### Instruction
All of the lines below need to be copied exactly, apart from the pictures.

** Data extract follows **

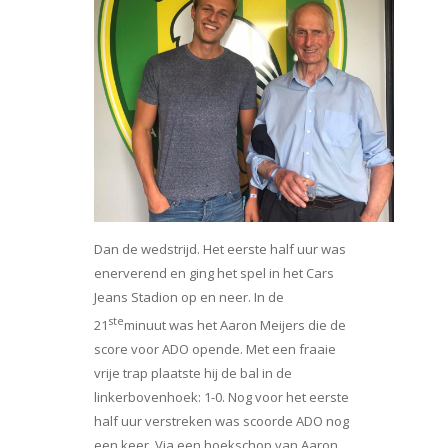
Dan de wedstrijd. Het eerste half uur was
enerverend en ging het spel in het Cars
Jeans Stadion op en neer. In de
ste
21
minuut was het Aaron Meijers die de
score voor ADO opende. Met een fraaie
vrije trap plaatste hij de bal in de
linkerbovenhoek: 1-0. Nog voor het eerste
half uur verstreken was scoorde ADO nog
een keer. Via een hoekschop van Aaron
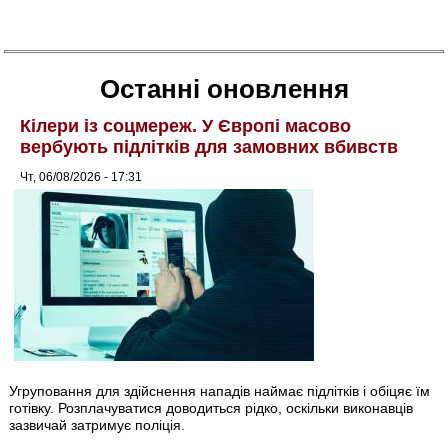
Останні оновлення
Кілери із соцмереж. У Європі масово
вербують підлітків для замовних вбивств
Чт, 06/08/2026 - 17:31
Угруповання для здійснення нападів наймає підлітків і обіцяє їм
готівку. Розплачуватися доводиться рідко, оскільки виконавців
зазвичай затримує поліція.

** End of Data extract **

### Solved problem
Dan de wedstrijd. Het eerste half uur was
enerverend en ging het spel in het Cars
Jeans Stadion op en neer. In de
ste
21
minuut was het Aaron Meijers die de
score voor ADO opende. Met een fraaie
vrije trap plaatste hij de bal in de
linkerbovenhoek: 1-0. Nog voor het eerste
half uur verstreken was scoorde ADO nog
een keer. Via een hoekschop van Aaron
Останні оновлення
Кілери із соцмереж. У Європі масово
вербують підлітків для замовних вбивств
Чт, 06/08/2026 - 17:31
Угруповання для здійснення нападів наймає підлітків і обіцяє їм
готівку. Розплачуватися доводиться рідко, оскільки виконавців
зазвичай затримує поліція.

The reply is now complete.